Zalk Veterinary Medical Library highlights Black veterinarians and veterinary history from their collection and beyond.


Dr. Alfreda Johnson Webb

1923 - 1992

Black History Month in Animal Welfare – Alfreda Johnson Webb - Michigan  Humane

After earning a bachelor of science degree at the Tuskegee Institute, Dr. Alfreda Johnson Webb enrolled at the Tuskegee Institute College of Veterinary Medicine. In 1949, she became one of the first* Black women to graduate from veterinary school in the United States, thus becoming one of the first Black women licensed to practice veterinary medicine in the country and join Women’s Veterinary Association. 
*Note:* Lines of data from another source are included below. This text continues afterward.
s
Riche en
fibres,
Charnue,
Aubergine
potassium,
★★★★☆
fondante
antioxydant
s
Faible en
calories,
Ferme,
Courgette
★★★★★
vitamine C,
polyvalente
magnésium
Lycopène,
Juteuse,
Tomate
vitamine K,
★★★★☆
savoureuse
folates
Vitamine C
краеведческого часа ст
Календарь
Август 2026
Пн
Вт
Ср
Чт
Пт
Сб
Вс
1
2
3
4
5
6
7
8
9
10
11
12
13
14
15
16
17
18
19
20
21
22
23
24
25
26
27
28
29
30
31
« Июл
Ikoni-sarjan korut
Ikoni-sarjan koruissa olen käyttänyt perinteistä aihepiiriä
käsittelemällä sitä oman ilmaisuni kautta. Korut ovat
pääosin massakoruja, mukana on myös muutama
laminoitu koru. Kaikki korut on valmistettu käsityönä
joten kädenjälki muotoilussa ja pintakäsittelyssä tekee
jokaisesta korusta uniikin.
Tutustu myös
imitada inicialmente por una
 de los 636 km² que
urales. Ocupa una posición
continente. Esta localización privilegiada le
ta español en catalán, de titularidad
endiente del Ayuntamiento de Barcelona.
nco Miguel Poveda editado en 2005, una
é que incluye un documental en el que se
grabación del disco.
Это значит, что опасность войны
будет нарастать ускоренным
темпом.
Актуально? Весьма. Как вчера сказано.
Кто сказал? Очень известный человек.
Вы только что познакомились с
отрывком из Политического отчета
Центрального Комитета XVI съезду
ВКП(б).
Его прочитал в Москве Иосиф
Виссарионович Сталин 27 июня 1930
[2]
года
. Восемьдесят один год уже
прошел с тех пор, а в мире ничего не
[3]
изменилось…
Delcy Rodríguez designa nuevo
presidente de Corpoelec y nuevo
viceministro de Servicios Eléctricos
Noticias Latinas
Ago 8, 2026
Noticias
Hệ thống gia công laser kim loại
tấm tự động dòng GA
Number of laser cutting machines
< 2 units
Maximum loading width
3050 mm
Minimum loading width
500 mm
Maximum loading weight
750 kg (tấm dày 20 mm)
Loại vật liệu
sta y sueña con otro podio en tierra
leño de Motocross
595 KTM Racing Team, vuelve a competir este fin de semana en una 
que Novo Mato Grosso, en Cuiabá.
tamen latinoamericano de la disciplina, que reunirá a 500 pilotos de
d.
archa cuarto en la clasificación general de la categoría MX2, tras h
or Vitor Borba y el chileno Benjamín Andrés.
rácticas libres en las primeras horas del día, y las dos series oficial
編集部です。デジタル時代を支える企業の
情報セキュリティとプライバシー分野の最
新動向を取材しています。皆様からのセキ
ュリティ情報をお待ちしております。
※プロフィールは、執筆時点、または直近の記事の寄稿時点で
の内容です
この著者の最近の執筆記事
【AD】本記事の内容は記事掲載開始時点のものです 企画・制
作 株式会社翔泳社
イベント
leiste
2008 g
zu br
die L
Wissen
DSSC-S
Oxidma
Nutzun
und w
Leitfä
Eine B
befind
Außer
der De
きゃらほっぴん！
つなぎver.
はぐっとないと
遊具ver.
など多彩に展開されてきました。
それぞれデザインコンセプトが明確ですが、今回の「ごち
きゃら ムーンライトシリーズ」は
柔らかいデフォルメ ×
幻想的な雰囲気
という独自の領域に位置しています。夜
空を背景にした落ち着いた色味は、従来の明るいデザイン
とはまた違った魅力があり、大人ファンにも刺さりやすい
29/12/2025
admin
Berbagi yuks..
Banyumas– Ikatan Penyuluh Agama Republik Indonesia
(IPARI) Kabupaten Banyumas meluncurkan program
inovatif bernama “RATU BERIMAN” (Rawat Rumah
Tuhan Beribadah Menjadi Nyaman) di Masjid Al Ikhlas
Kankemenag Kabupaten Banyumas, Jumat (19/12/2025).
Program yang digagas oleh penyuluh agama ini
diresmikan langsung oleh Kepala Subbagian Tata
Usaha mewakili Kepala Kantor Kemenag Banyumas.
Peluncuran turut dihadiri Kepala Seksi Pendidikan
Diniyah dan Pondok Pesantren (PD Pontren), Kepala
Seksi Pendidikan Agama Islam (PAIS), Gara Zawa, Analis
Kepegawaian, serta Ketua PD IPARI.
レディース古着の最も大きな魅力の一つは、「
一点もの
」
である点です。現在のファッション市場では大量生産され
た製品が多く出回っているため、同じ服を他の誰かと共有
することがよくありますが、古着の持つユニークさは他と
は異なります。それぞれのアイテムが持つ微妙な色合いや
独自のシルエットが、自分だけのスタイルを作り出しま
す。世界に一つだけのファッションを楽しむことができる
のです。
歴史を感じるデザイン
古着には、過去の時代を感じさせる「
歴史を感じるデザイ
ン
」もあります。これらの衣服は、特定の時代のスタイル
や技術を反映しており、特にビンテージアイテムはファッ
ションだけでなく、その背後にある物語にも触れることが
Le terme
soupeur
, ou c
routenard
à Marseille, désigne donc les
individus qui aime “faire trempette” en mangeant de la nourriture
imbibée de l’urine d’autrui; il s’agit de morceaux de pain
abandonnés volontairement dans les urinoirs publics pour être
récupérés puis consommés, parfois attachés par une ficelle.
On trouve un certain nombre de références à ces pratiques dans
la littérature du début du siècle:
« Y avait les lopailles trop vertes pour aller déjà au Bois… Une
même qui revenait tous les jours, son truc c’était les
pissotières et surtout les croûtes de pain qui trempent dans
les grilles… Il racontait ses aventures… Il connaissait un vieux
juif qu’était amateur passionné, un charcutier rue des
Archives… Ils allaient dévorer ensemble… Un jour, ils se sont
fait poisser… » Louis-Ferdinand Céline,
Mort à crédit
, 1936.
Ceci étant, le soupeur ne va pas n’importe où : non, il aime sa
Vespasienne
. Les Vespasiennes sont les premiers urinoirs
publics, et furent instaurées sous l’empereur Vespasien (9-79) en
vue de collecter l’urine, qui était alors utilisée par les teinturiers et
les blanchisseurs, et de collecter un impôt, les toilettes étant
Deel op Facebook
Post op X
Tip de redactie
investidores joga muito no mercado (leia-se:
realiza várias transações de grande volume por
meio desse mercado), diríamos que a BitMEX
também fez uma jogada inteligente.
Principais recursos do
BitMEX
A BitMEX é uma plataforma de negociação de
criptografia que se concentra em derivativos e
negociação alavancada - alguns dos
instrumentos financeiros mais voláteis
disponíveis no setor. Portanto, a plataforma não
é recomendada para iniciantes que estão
Dr. Johnson Webb decided to continue her education, and she enrolled at Michigan State University in 1950 to earn an M.S. in anatomy.

Dr. Johnson Webb remained at the Tuskegee Institute where she taught anatomy until 1959, completing her tenure there as an Associate Professor. She then served as a professor of biology at North Carolina Agricultural and Technical State University (NCA&T) from 1959-1978. During her time at NC A&T, she was a member of the planning committee which founded the School of Veterinary Medicine of North Carolina State University. In 1971, she became the first Black woman in the North Carolina General Assembly, serving on many committees including serving as the Chairperson of Minority Affairs.


*Dr. Jane Hinton also received her DVM in 1949.